Q: Will you run for office?

Clooney: No. I have been asked that for almost 20 years now. The answer is just no. Who would ever want to live like that? I’m friends with a lot of those guys. I just think it’s hell. I commend people who go into public service because it’s just such a horrible way to get elected. It’s such a horrible time while you’re in office. It’s more polarized now, arguably, since the Civil War, in many ways. I think that the same people will argue over things that they believed in six or eight years ago, because it’s not their guy saying it. No, I wouldn’t want to be in politics because I have no interest in it.
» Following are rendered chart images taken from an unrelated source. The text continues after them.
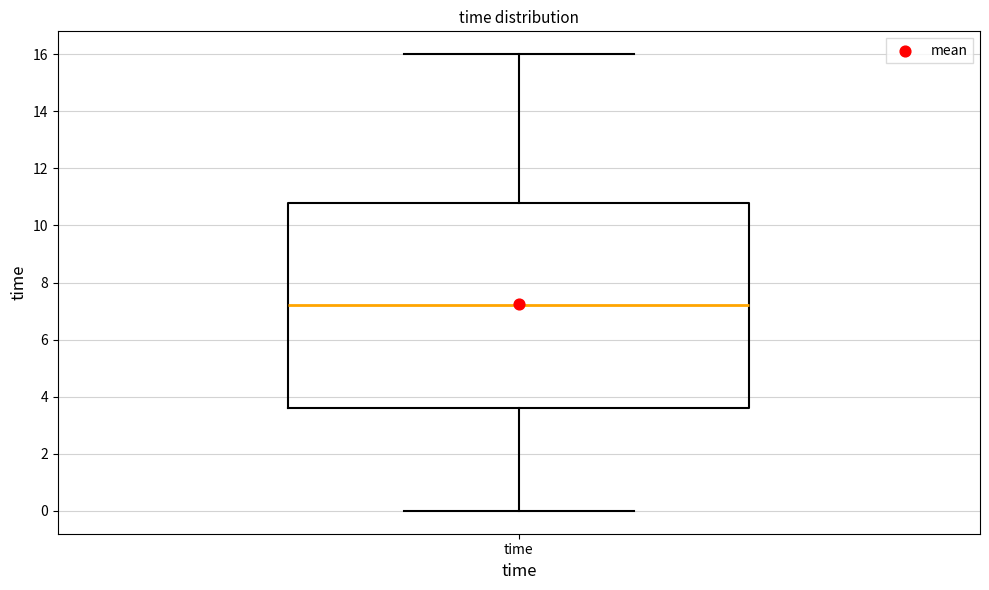

Transcribe this box plot: give where the median line is, the range the box spans, and where the two whiskers end, as read against the y-axis. The values are not printed on the chart, so give them approximately, as read against the axis.

median 7.2, box 3.6 to 10.8, whiskers 0.0 to 16.0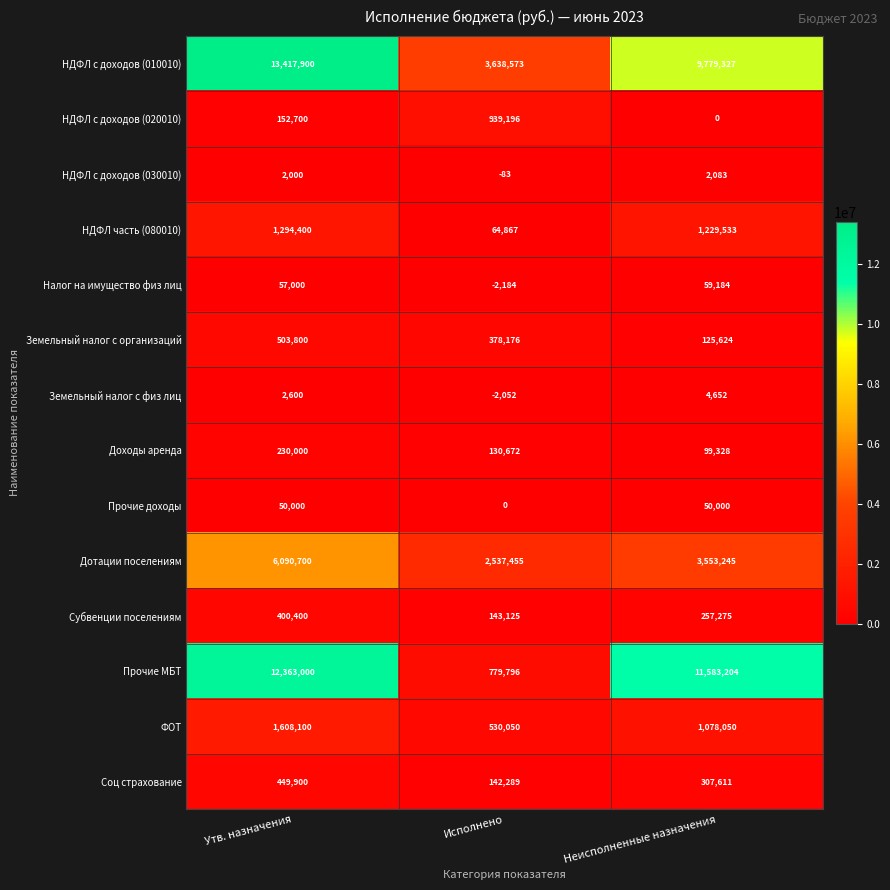

Which series has the largest range (max minus min)?

Прочие МБТ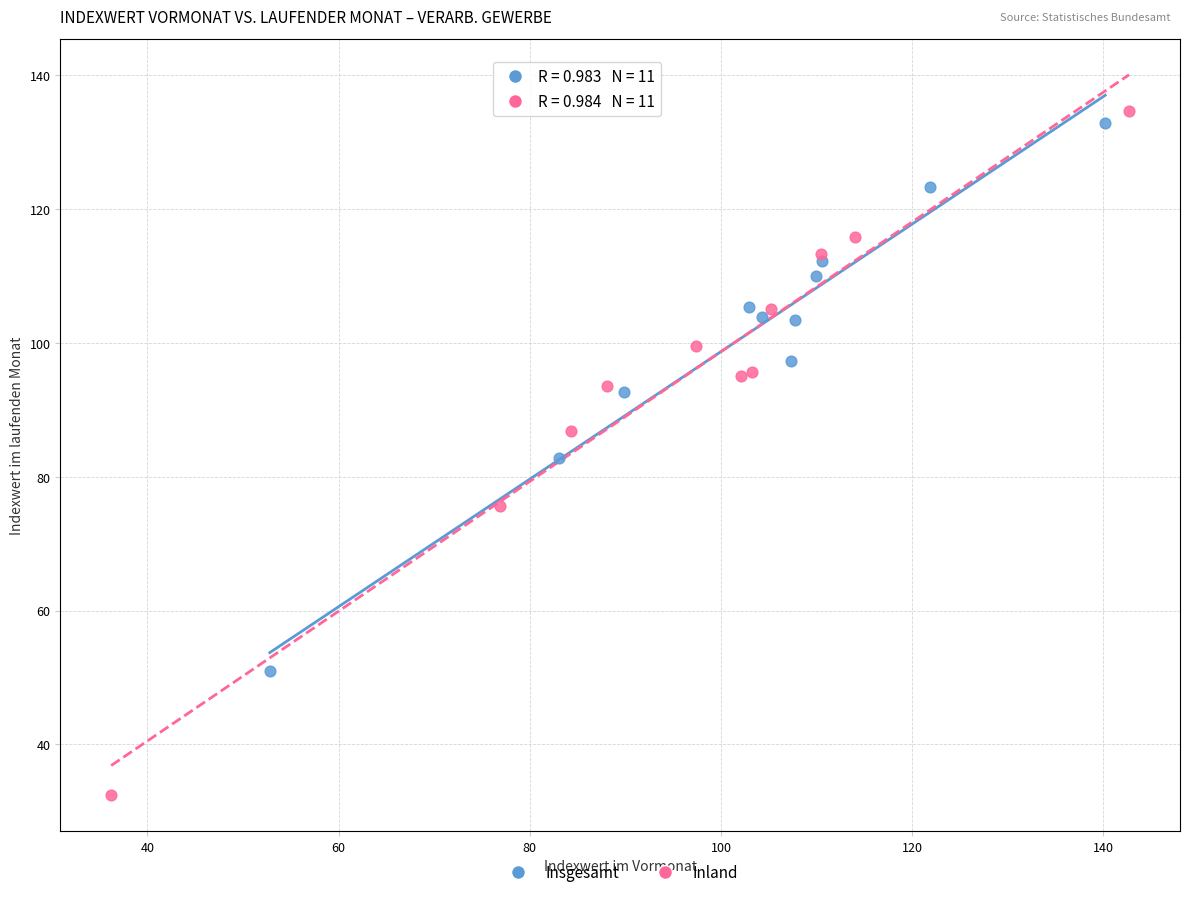

Which series has the widest spread of Y values?

Inland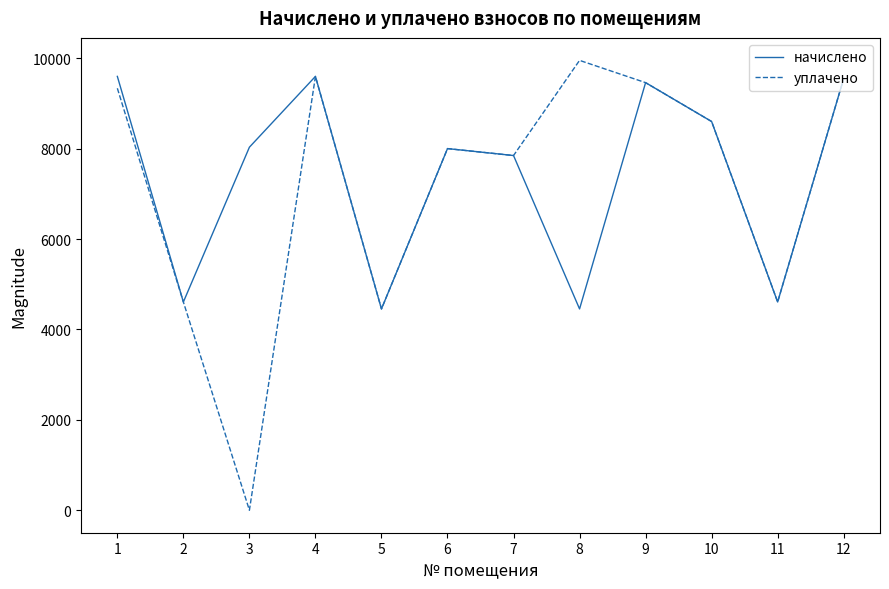

At which category does the chart reach its minimum across all series?

3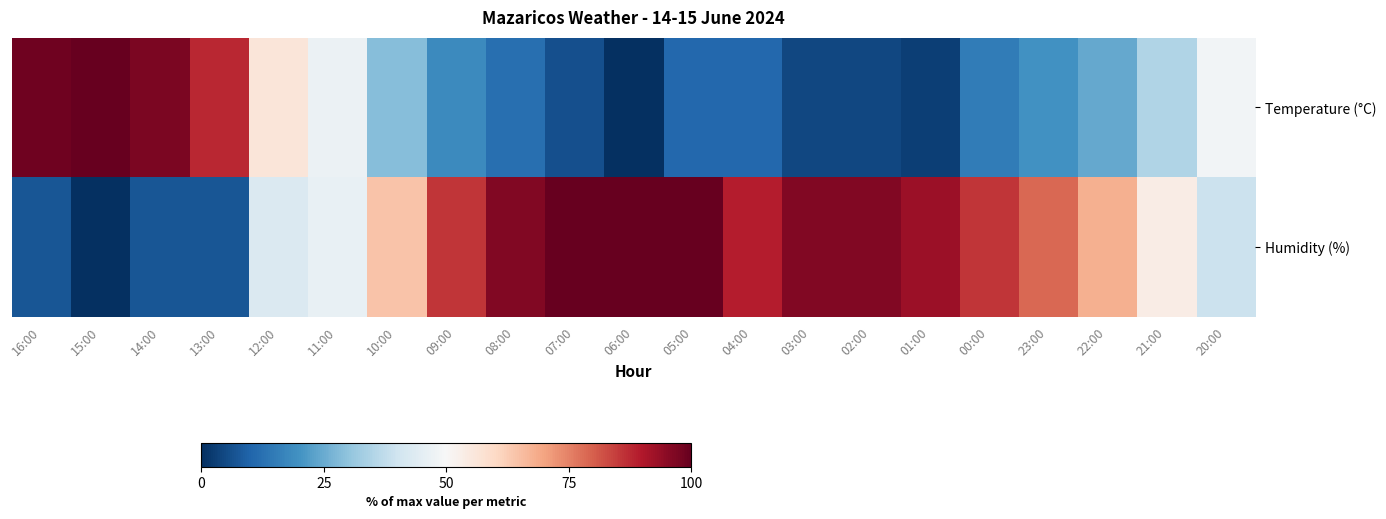

Between 07:00 and 00:00, which series saw the biggest shift?

Humidity (%)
I have every interest in being involved on the outside and trying to get things done that are important to me, and the things I care about.

Q: What’s your coping mechanism for disillusionment?

Clooney: (quips) Drinking.

Q: Is it difficult to make this kind of film?

Clooney: It’s a lot easier when you get Sandy in there. It’s always very hard to make a film. You’ve got to keep the budgets down on these things. You have to work really quickly. And you have to try to get it finished before everyone figures out what you are doing. That’s the job. Remember that films aren’t designed to lead; films reflect on things. It takes you two years to make a film. We are reacting to things that have already happened before and holding a mirror up to society saying, “This is what happened.” It’s a record of what we’ve been doing. So, our job isn’t to tell people what to do; it’s to have them reflect and say, “This is what you did. Isn’t that interesting?” It’s social, at times. It’s political, at times, although that’s not necessarily our whole M.O. We try to entertain. We’ve done a few political films. “Good night and Good Luck is pretty overtly political film. We’ve done quite a few that were focused on entertaining.